Search code examples
spacyspacy-3

How do I make SpaCy choose noun chunks separated by "and" or "," as one


I'm sorry about the title, I really didn't know how to phrase it, but hopefully this example will make it clear.

Basically,

For the following sentence:

Ashley and Brian are drinking water.

I want the noun chunk to be "Ashley and Brian" instead it is, "Ashley", "Brian"

Another example is:

Types of clothes include shirts, pants and trousers.

I want the noun chunk to be "shirts, pants and trousers" instead of "shirts" "pants" "trousers"

How do I solve this problem?


Solution

  • What you are describing is not a noun chunk. The conjuncts feature is closer to what you want.

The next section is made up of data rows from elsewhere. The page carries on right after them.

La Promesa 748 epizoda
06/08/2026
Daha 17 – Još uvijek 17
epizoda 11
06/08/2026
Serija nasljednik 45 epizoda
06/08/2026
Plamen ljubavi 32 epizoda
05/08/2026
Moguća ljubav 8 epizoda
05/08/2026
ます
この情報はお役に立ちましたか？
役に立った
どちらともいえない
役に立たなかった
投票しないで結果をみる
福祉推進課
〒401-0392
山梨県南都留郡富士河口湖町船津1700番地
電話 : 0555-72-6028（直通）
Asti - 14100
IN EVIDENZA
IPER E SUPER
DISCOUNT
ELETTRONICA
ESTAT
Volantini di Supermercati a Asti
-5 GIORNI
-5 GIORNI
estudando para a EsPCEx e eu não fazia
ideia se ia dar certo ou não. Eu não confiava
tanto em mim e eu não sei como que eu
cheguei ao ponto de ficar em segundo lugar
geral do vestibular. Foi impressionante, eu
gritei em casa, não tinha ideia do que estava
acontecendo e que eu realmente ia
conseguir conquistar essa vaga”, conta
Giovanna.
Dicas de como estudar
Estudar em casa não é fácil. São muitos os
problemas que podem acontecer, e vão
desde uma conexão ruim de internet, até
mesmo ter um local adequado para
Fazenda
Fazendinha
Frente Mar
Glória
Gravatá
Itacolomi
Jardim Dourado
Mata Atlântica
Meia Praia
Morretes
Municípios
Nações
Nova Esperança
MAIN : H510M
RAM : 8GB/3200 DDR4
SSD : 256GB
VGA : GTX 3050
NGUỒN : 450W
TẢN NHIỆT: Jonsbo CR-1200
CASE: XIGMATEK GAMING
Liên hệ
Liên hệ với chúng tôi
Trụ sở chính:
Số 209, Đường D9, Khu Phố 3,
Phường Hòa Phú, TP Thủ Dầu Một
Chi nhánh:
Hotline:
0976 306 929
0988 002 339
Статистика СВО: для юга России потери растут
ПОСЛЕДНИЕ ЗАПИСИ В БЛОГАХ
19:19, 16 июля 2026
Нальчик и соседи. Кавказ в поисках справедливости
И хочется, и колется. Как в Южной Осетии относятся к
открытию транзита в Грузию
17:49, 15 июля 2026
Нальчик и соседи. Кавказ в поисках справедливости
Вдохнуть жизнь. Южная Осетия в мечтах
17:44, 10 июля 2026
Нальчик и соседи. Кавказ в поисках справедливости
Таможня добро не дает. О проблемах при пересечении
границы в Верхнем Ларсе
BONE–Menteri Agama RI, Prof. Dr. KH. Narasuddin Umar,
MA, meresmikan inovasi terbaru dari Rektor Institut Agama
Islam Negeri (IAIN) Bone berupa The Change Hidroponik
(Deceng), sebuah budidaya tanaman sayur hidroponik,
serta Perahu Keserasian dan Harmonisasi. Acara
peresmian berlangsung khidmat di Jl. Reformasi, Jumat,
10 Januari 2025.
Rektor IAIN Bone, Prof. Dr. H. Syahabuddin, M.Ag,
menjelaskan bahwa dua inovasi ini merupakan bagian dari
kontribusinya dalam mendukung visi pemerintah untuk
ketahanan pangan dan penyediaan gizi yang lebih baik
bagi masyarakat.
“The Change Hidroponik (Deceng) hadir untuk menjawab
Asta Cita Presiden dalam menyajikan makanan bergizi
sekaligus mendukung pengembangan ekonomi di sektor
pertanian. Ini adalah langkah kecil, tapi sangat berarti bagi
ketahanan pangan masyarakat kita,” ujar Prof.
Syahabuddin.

    This might not work for complex sentences, but at least it'll cover your examples and typical cases.

    import spacy
    
    nlp = spacy.load("en_core_web_sm")
    
    texts = [
            "Ashley and Brian are drinking water.",
            "Types of clothes include shirts, pants and trousers.",
            ]
    
    for text in texts:
        print("-----")
        print(text)
        checked = 0
        doc = nlp(text)
        for tok in doc:
            if tok.i < checked: continue
            if tok.pos_ not in ('NOUN', 'PROPN'): continue
    
            if tok.conjuncts:
                print(doc[tok.left_edge.i:tok.right_edge.i+1])
                checked = tok.right_edge.i + 1